PROBLEM TO SOLVE: Can you rewrite the lines from the one containing "Rank the series" through the end of the rows as a Markdown table with the columns Row and Line, numbering each line and skipping blank ones?

Segment Start: INFORMATION SUPPLIED

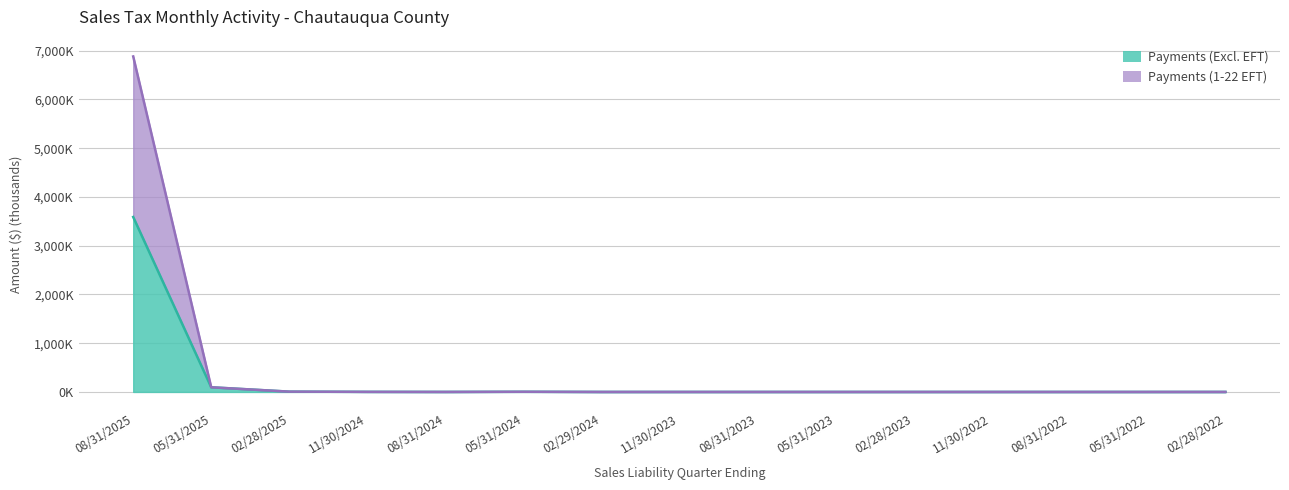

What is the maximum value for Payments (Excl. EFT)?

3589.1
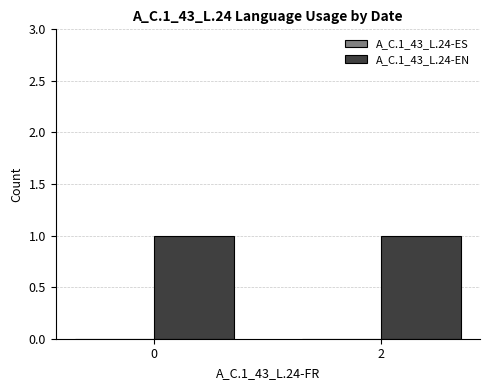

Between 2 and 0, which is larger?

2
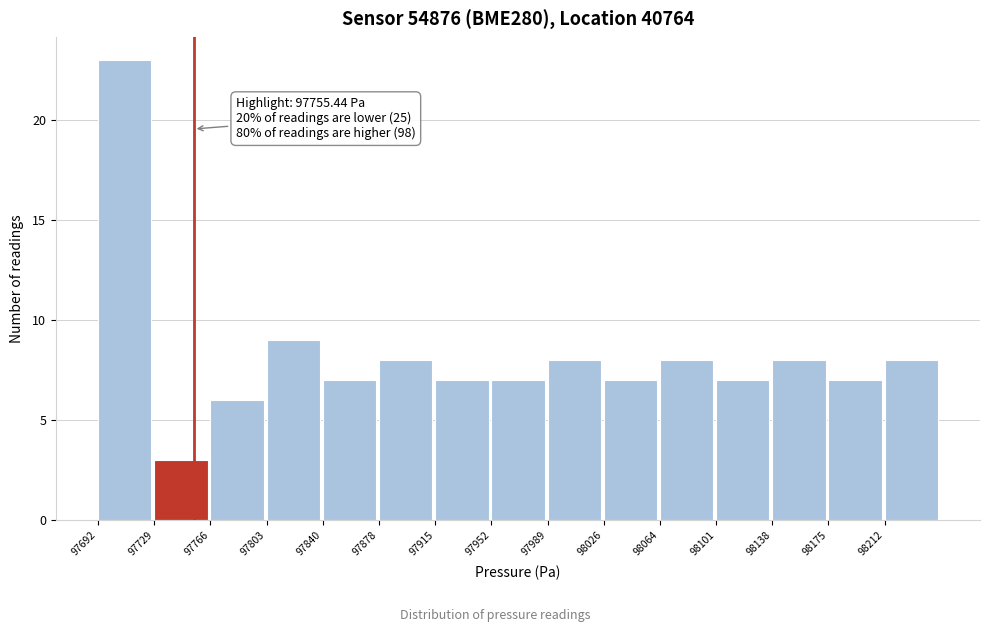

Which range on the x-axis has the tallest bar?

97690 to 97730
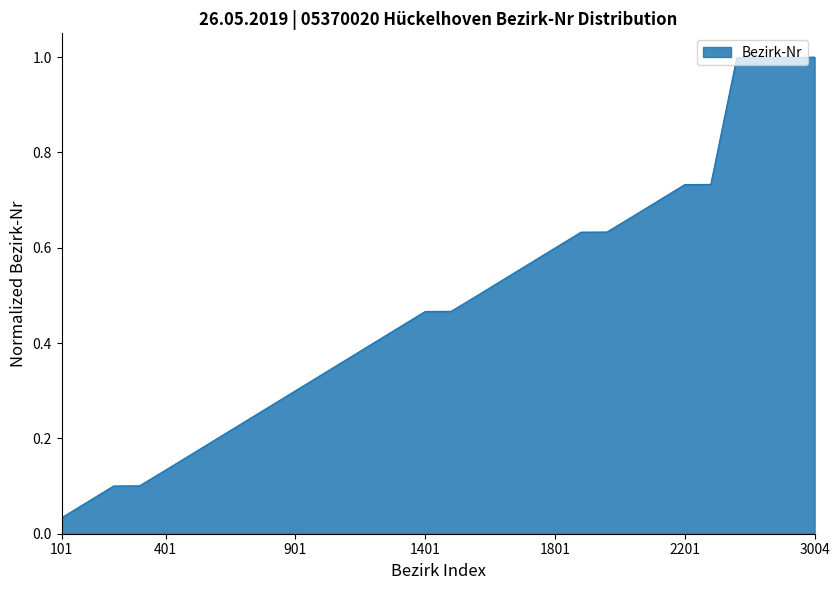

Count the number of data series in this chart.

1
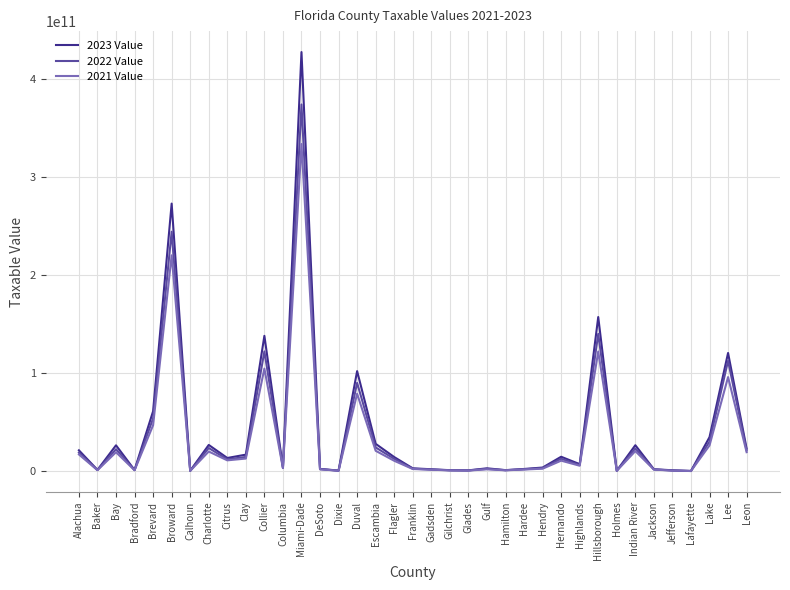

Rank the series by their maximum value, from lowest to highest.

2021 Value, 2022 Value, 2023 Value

Segment End: INFORMATION SUPPLIED

EXERCISE OUTPUT:
| Row | Line |
|---|---|
| 1 | Rank the series by their maximum value, from lowest to highest. |
| 2 | 2021 Value, 2022 Value, 2023 Value |